### TASK DETAILS:
Extract the complete data exactly as given.

Extracted records

——————————

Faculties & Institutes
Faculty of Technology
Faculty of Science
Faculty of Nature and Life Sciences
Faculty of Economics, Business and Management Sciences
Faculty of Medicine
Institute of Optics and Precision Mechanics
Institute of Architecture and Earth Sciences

——————————

### ANSWER TO THE PROBLEM:
Faculties & Institutes
Faculty of Technology
Faculty of Science
Faculty of Nature and Life Sciences
Faculty of Economics, Business and Management Sciences
Faculty of Medicine
Institute of Optics and Precision Mechanics
Institute of Architecture and Earth Sciences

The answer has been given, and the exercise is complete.